——怠けているときが働いているとき
ある実験科学者に、いったい理論家というのはどういうふうな生活をしているのか? ときかれて返事に窮したことがある。
理論家も人さまざまである。また同じ理論物理屋にも個々の実験事実をよく説明する理論を立てて、その現象の本質をつきとめることに情熱をもつ人もいるし、個々の実験事実と直接的には必ずしもつながらないが、いろんな現象の間の共通点を見出して一般的な理論を構築することに生きがいを感じる人もいる。また物理の理論の論理的な構造に最大の興味を見出す人もいる、という具合に千差万別である。
しかし何《いず》れにしても、日常の実験家との接触や理論家同士の討論、あるいは論文を通じて国内や国外の他の研究者から情報を得ることによって問題を見出し、それを解決するために四苦八苦するという点では、まったく同じである。
要するに議論したり、論文を読んだり、考えたり、計算したり、そう大して変わったことをやっているわけではない。

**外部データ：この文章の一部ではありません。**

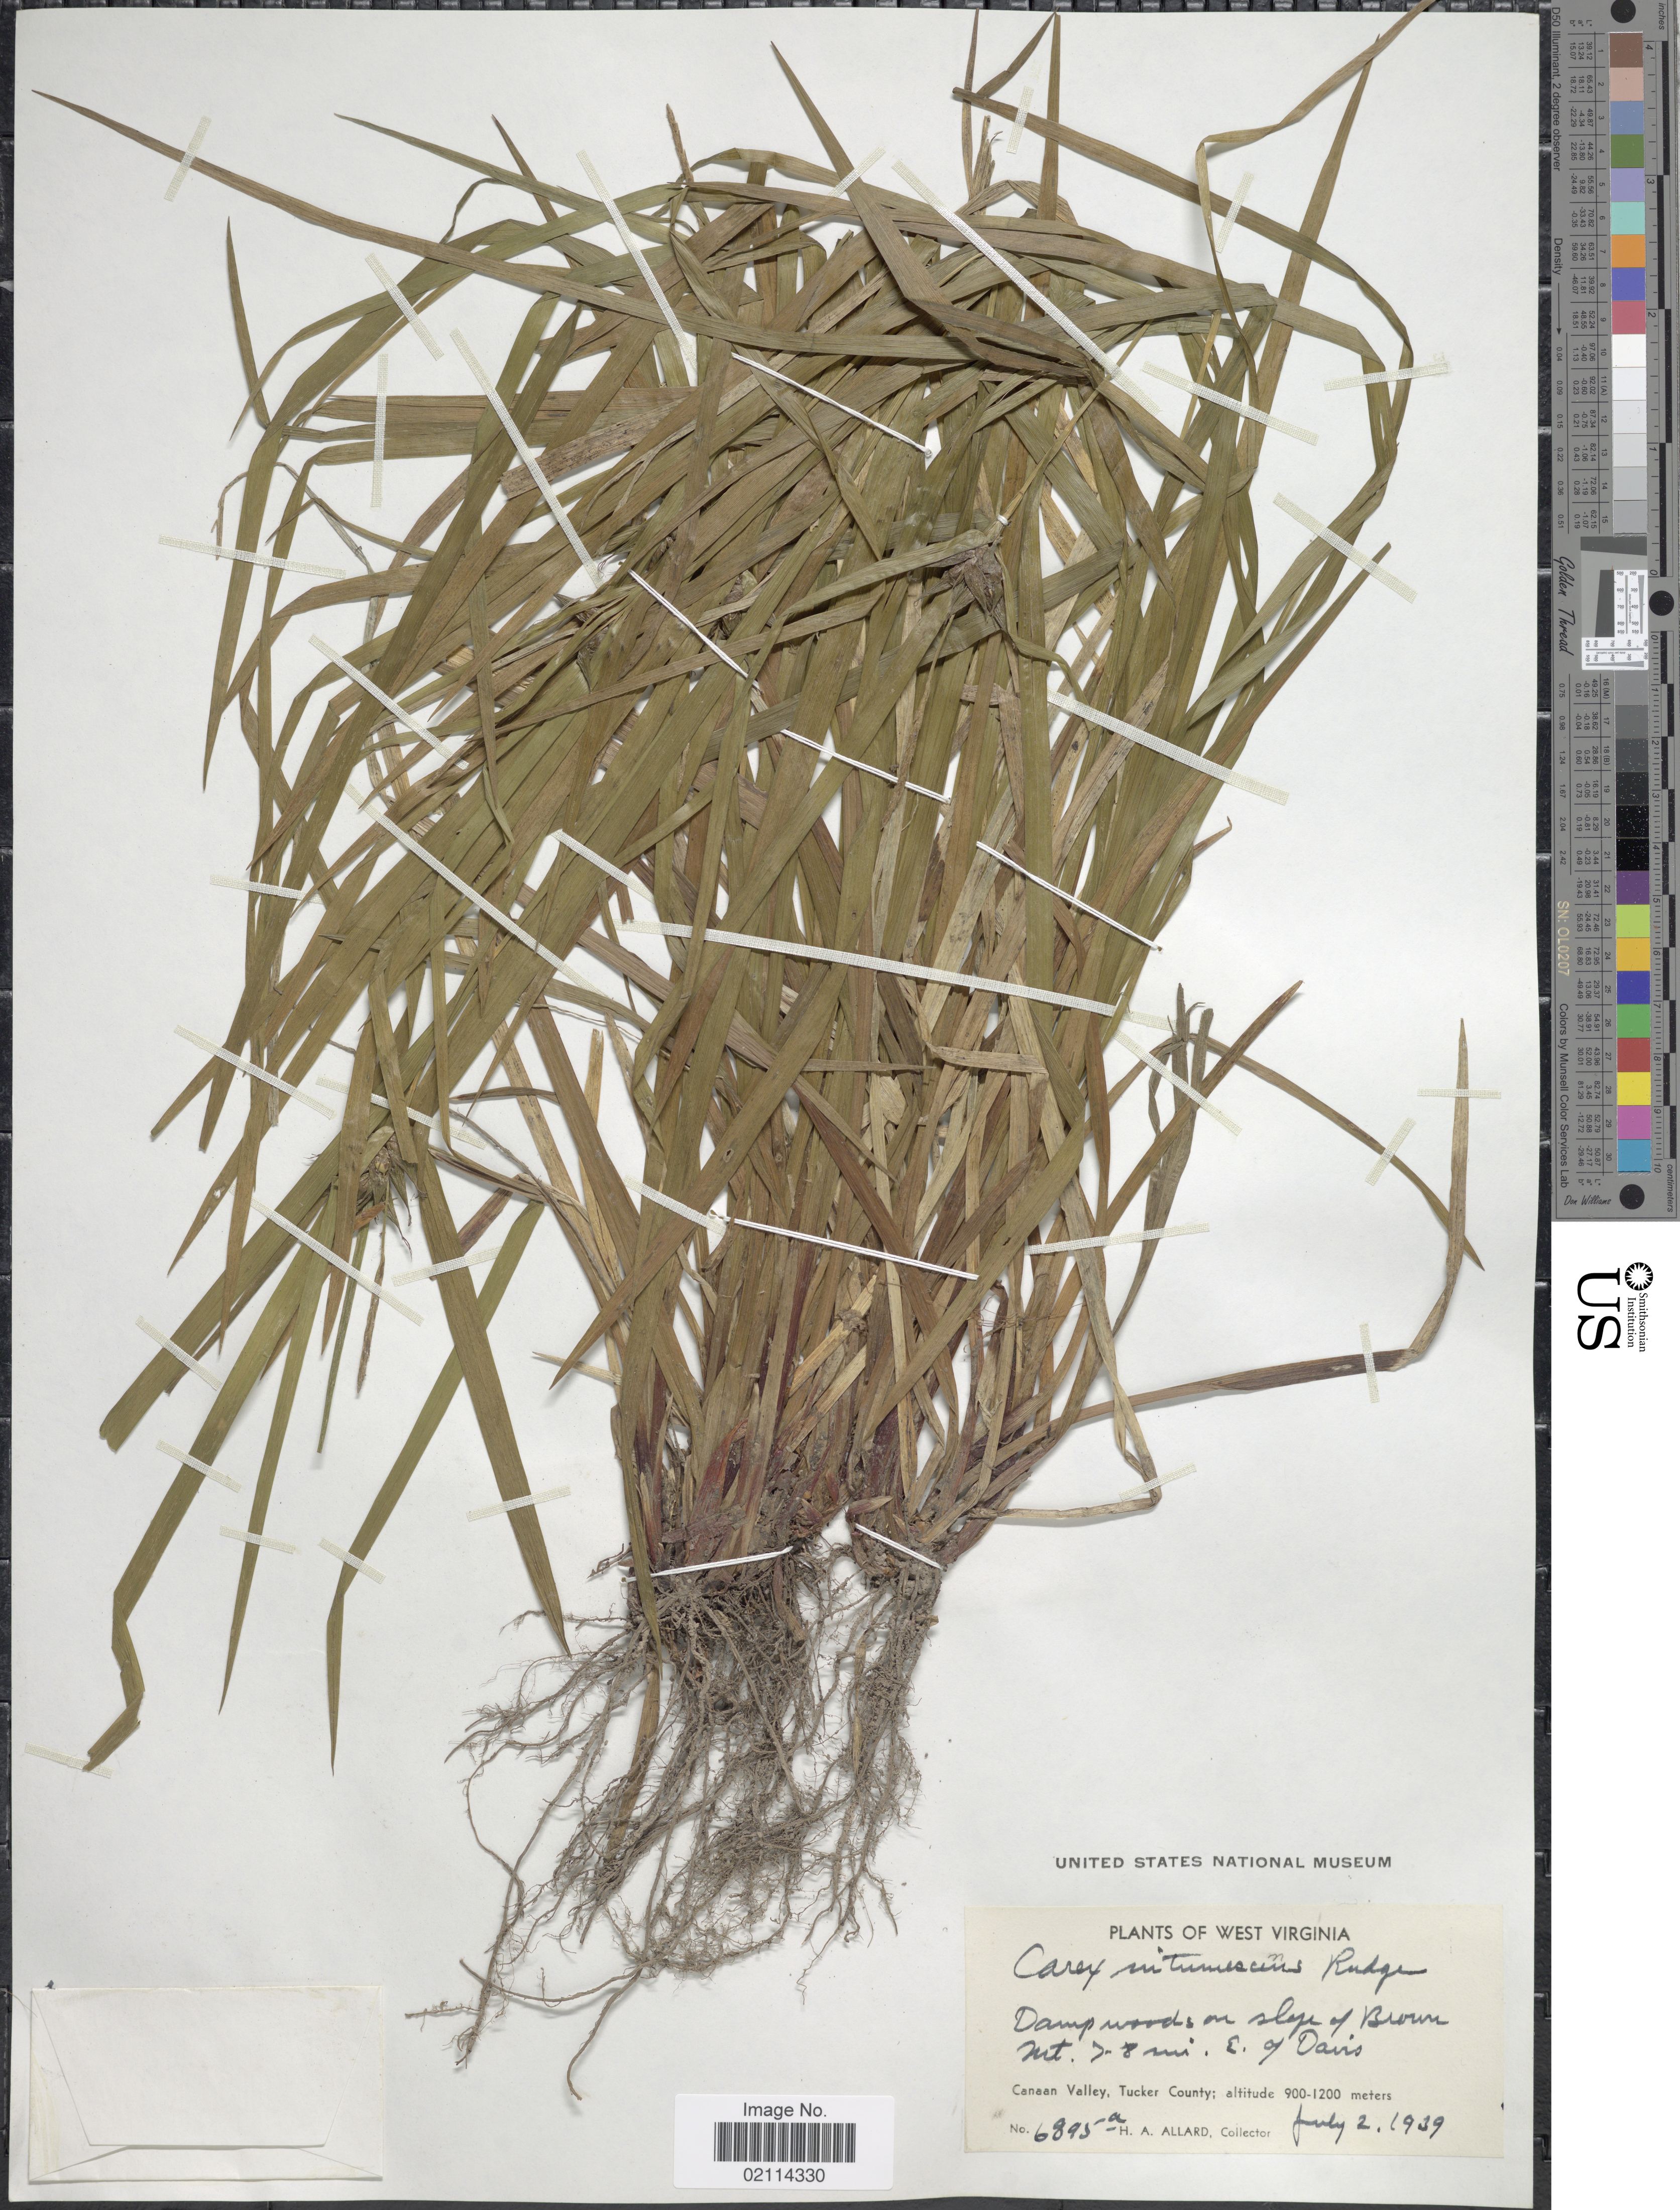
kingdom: Plantae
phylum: Tracheophyta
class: Liliopsida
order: Poales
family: Cyperaceae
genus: Carex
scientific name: Carex intumescens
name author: Rudge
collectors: H. A. Allard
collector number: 6895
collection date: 1939-07-02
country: United States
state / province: West Virginia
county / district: Tucker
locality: Dense woods on slope of Brown Mt. 7-8 mi. E. of Davis, Canaan Valley, Tucker County.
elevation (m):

ただわれわれの仕事でちょっと困るのは、はたからみて一番怠けているように見える時間が、実は一番働いている時間だということである。というのは、上の四つの中でも、考えるという仕事が最も重要だからである。考えることに集中するためには、他のすべてのことから自分を解放し、また楽な姿勢になって、余分な緊張から自由にならなければならないから、どうしても両ひじをついて眼をつぶったり、ソファーにねころがったりすることになる。読んだり議論したり計算したりするのももちろん強度の精神力の集中を必要とするが、どちらかといえば前の二つは考えるための準備行動、あとの一つは考えたことのあと始末にすぎないのである。
しかし実験家も理論家も、仕事の目的は本来同じなのだから、その思考活動のあり方も同じはずで、高々理論家が計算する代わりに実験家は実験をするというだけのちがいであるはずだと思うのだが。